On 10/28/15 6:02 AM, Daniel Murphy wrote:
On 28/10/2015 4:29 PM, tsbockman wrote:

I would say none, since *the template* contains no unreachable code, and
the compiler can easily trim unreachable code from any *instantiation*
which needs it, without bothering me about it.

If it's unreachable or not depends on what the template is instantiated
with, there is no clear concept of unreachable code without knowing the
template parameters.

You're not thinking from the user's point of view. It's a statement. I wrote it because I want it to work in certain instantiations. The compiler is incorrectly complaining that it can't be reached, because I can reach it by calling it a different way (easy to prove).

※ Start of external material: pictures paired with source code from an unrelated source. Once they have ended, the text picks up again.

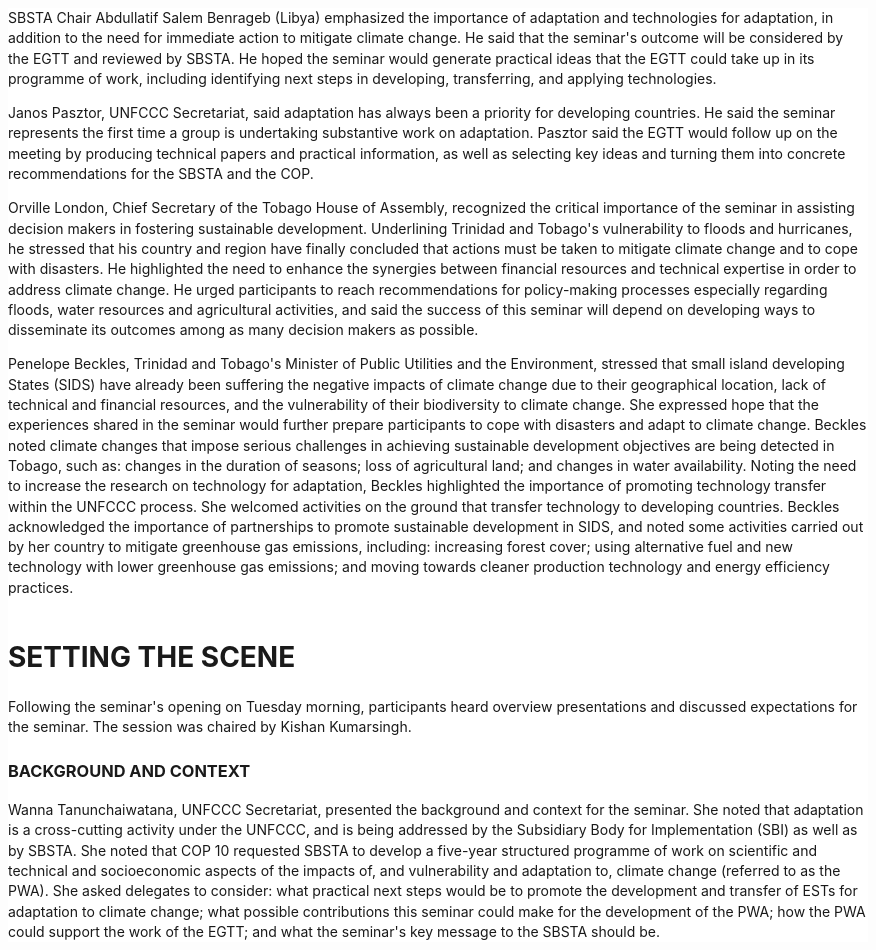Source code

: SBSTA Chair Abdullatif Salem Benrageb (Libya) emphasized the  importance of adaptation and technologies for adaptation, in  addition to the need for immediate action to mitigate climate  change. He said that the seminar's outcome will be considered by  the EGTT and reviewed by SBSTA. He hoped the seminar would  generate practical ideas that the EGTT could take up in its  programme of work, including identifying next steps in developing,  transferring, and applying technologies.

Janos Pasztor, UNFCCC Secretariat, said adaptation has always been  a priority for developing countries. He said the seminar  represents the first time a group is undertaking substantive work  on adaptation. Pasztor said the EGTT would follow up on the  meeting by producing technical papers and practical information,  as well as selecting key ideas and turning them into concrete  recommendations for the SBSTA and the COP.

Orville London, Chief Secretary of the Tobago House of Assembly,  recognized the critical importance of the seminar in assisting  decision makers in fostering sustainable development. Underlining  Trinidad and Tobago's vulnerability to floods and hurricanes, he  stressed that his country and region have finally concluded that  actions must be taken to mitigate climate change and to cope with  disasters. He highlighted the need to enhance the synergies  between financial resources and technical expertise in order to  address climate change. He urged participants to reach  recommendations for policy-making processes especially regarding  floods, water resources and agricultural activities, and said the  success of this seminar will depend on developing ways to  disseminate its outcomes among as many decision makers as possible.

Penelope Beckles, Trinidad and Tobago's Minister of Public  Utilities and the Environment, stressed that small island  developing States (SIDS) have already been suffering the negative  impacts of climate change due to their geographical location, lack  of technical and financial resources, and the vulnerability of  their biodiversity to climate change. She expressed hope that the  experiences shared in the seminar would further prepare  participants to cope with disasters and adapt to climate change.  Beckles noted climate changes that impose serious challenges in  achieving sustainable development objectives are being detected in  Tobago, such as: changes in the duration of seasons; loss of  agricultural land; and changes in water availability. Noting the  need to increase the research on technology for adaptation,  Beckles highlighted the importance of promoting technology  transfer within the UNFCCC process. She welcomed activities on the  ground that transfer technology to developing countries. Beckles  acknowledged the importance of partnerships to promote sustainable  development in SIDS, and noted some activities carried out by her  country to mitigate greenhouse gas emissions, including:  increasing forest cover; using alternative fuel and new technology  with lower greenhouse gas emissions; and moving towards cleaner  production technology and energy efficiency practices.

# SETTING THE SCENE

Following the seminar's opening on Tuesday morning, participants  heard overview presentations and discussed expectations for the  seminar. The session was chaired by Kishan Kumarsingh.

### BACKGROUND AND CONTEXT

Wanna Tanunchaiwatana, UNFCCC Secretariat,  presented the background and context for the seminar. She noted  that adaptation is a cross-cutting activity under the UNFCCC, and  is being addressed by the Subsidiary Body for Implementation (SBI)  as well as by SBSTA. She noted that COP 10 requested SBSTA to  develop a five-year structured programme of work on scientific and  technical and socioeconomic aspects of the impacts of, and  vulnerability and adaptation to, climate change (referred to as  the PWA). She asked delegates to consider: what practical next  steps would be to promote the development and transfer of ESTs for  adaptation to climate change; what possible contributions this  seminar could make for the development of the PWA; how the PWA  could support the work of the EGTT; and what the seminar's key  message to the SBSTA should be.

The warning should either be eliminated, or fixed so it's accurate. This reminds me of people adding empty try/catch clauses to Java to shut the compiler up about the checked exceptions.


bool func(T)(T value) if (isUnsigned!T)
{
     if (value < 0)
         return true;
     return false;
}

Here the first return is definitely dead code for any instantiation, but
to know this the compiler would have to reverse-engineer properties from
the template constraints, which is not generally possible.

I'm OK with the compiler giving up and not warning here. This warning is an optimization, and a *warning*, not an error.

If most people actually *want* these warnings, then great - there's no
bug.
But, if most find the warnings conflict with how they want to use
templates, as I do - why not just change it?

I don't want these warnings, so I don't generally build with warnings
enabled.

As will others who do want warnings, but don't want to deal with the compiler making false accusations :)

The "reality" of D templates is whatever the D community chooses to make
it, subject to technical feasibility.

As one of the core compiler devs, I'm saying it sounds infeasible.  I
don't think either of your suggested solutions are implementable.
Templates just do not work that way.

What about disabling unreachability detection if a static branch (either explicit or implied by const folding) depends on a template variable?

If we can't fix this, I think we're better off without the warning.